Complete the following ::
A) According to the digestion and absorption notes, where in the gut is vitamin B12 absorbed?
B) Reproduce the passage of the digestion and absorption notes verbatim, starting with "- Chylomicrons are" and going on through "Meat, eggs, milk.".

Digestion and Absorption of Fats
- Triglycerides and phospholipids are broken down by lipase into fatty acids and glycerol.
- Bile salts help form micelles.
- Micelles are absorbed across the cell membrane and then form chylomicrons.
- Chylomicrons are secreted into the basolateral space and carried in the lacteals.
Vitamins and Minerals
- Iron:
- Haem-iron (from animal sources) is easily absorbed.
- Non-haem iron (from plant sources) is converted from ferric Fe3+ to ferrous Fe2+ for better absorption.
- HCl and Vitamin C promote this conversion.
- Absorbed in the duodenum.
- Vitamin B12:
- Binds to intrinsic factor (from parietal cells).
- Absorbed in the terminal ileum.
- Sources: Meat, eggs, milk.
- Folic acid:
- Absorbed in the jejunum.
- Sources: Green leafy vegetables.
- Vitamins A, D, E, K:
- Fat-soluble vitamins.
- Require adequate bile acid secretion.
Large Intestine/Colon
- Major function: Reabsorption of water and electrolytes
- Undigested, unabsorbed material turns into faeces
- Contains up to 500 species of bacteria
Large Intestine/Colon
- Elimination of faeces:
- Movement of faecal material into the rectum signals parasympathetic neurons in the spinal cord.
- Defecation reflex:
- Rectum contracts.
- Internal sphincter relaxes.
- Brainstem and thalamus send signals to relax the external sphincter at a convenient time.

Material provided ::
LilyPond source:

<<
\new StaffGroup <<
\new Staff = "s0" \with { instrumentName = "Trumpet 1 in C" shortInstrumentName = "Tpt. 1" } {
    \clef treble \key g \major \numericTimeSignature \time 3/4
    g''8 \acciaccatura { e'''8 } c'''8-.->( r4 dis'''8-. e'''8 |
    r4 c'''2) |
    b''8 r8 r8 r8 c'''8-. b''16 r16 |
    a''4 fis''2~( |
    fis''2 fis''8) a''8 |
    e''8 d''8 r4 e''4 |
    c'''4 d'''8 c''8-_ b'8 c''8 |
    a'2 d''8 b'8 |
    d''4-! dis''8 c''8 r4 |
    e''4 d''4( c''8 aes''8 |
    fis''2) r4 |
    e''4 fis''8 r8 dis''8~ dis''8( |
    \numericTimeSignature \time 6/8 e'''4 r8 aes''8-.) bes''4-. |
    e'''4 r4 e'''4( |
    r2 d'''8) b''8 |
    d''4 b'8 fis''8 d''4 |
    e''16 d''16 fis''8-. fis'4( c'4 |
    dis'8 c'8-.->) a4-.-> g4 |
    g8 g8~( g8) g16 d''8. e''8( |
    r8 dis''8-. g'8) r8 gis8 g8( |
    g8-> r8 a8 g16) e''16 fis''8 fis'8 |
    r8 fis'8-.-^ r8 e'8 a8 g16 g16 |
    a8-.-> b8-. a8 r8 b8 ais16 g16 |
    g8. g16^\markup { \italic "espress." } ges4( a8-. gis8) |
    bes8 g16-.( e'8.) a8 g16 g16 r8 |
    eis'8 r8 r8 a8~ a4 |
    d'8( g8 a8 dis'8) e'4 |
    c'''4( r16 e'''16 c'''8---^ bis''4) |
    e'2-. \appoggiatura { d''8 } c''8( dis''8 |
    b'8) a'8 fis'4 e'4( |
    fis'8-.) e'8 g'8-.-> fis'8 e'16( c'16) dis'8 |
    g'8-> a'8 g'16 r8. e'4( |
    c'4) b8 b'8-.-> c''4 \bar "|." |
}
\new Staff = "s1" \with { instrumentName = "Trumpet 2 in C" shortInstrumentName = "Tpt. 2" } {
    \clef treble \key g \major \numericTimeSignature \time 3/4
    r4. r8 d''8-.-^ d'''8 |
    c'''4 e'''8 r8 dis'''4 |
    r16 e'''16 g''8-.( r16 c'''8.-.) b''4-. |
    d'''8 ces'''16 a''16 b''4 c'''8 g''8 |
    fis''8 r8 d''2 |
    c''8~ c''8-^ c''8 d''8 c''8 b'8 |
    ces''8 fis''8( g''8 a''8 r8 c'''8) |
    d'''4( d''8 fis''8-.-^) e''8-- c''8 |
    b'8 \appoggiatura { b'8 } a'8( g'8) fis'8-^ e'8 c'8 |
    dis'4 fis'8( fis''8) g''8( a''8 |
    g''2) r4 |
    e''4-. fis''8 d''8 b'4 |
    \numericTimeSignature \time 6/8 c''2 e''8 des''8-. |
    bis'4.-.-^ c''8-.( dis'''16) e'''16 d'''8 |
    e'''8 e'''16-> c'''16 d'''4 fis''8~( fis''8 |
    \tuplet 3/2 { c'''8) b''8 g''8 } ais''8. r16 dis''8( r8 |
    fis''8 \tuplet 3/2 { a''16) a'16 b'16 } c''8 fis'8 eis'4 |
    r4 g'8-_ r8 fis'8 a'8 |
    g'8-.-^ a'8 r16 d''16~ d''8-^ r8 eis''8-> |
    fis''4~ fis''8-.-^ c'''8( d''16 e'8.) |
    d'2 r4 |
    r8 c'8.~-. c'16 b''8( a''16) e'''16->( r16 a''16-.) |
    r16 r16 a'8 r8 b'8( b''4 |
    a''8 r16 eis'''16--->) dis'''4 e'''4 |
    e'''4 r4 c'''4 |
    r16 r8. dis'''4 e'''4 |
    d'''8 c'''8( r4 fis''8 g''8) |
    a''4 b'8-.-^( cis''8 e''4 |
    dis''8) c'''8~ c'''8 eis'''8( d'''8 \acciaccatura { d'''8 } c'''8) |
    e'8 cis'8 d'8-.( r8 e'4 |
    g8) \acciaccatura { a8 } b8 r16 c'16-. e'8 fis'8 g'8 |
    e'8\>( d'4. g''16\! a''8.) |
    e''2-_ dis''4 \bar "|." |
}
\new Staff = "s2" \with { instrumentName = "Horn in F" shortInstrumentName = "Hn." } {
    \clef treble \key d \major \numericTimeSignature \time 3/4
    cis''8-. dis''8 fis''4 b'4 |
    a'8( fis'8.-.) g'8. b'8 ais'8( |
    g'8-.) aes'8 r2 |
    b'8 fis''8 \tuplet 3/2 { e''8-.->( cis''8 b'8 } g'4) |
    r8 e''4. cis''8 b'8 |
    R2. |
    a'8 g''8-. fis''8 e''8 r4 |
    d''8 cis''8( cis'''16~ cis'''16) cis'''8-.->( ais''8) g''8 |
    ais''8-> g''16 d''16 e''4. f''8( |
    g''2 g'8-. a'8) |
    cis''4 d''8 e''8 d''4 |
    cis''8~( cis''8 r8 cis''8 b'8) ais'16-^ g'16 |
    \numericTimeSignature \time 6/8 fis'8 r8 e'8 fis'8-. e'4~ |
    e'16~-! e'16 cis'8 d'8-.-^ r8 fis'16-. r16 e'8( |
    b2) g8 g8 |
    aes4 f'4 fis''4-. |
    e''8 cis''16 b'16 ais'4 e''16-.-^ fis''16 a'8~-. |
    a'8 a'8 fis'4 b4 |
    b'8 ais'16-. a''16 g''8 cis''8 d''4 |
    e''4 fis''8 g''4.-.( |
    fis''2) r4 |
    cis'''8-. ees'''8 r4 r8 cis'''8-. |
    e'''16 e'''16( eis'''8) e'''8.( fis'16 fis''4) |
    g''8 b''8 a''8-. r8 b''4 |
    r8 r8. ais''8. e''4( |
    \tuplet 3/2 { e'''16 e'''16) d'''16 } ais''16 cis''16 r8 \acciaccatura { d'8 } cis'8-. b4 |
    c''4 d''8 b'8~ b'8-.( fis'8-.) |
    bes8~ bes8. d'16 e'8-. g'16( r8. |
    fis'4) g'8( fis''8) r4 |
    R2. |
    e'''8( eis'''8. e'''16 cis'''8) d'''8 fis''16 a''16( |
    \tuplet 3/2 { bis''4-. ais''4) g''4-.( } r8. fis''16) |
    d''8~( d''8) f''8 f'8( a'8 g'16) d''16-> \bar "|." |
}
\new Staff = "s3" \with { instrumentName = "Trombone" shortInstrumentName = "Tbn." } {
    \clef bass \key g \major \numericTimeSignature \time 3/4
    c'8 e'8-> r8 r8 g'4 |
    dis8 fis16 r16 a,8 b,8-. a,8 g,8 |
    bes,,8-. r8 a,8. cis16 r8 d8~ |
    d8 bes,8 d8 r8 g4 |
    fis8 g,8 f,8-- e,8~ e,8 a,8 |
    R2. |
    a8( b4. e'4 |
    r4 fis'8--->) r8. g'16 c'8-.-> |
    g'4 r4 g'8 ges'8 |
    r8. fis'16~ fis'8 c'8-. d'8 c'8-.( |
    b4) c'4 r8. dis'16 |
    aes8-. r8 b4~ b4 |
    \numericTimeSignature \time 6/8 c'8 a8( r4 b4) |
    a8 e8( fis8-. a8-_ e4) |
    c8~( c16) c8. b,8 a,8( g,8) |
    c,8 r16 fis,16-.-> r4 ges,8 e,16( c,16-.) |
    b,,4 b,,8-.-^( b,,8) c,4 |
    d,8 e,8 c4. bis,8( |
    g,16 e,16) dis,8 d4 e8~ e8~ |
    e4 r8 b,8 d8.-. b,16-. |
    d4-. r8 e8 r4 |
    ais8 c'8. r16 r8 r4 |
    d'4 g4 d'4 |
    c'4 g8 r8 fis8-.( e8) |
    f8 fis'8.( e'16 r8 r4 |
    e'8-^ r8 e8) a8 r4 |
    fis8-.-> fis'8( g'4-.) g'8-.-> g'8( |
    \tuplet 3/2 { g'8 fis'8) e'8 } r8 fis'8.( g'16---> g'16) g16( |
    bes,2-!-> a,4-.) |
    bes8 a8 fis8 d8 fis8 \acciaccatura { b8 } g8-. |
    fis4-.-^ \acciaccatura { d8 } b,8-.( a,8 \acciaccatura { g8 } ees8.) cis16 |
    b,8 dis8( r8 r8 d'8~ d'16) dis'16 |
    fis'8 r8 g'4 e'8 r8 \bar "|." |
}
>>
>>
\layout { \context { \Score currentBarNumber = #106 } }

Problem solutions ::
A) The terminal ileum.

B)
- Chylomicrons are secreted into the basolateral space and carried in the lacteals.
Vitamins and Minerals
- Iron:
- Haem-iron (from animal sources) is easily absorbed.
- Non-haem iron (from plant sources) is converted from ferric Fe3+ to ferrous Fe2+ for better absorption.
- HCl and Vitamin C promote this conversion.
- Absorbed in the duodenum.
- Vitamin B12:
- Binds to intrinsic factor (from parietal cells).
- Absorbed in the terminal ileum.
- Sources: Meat, eggs, milk.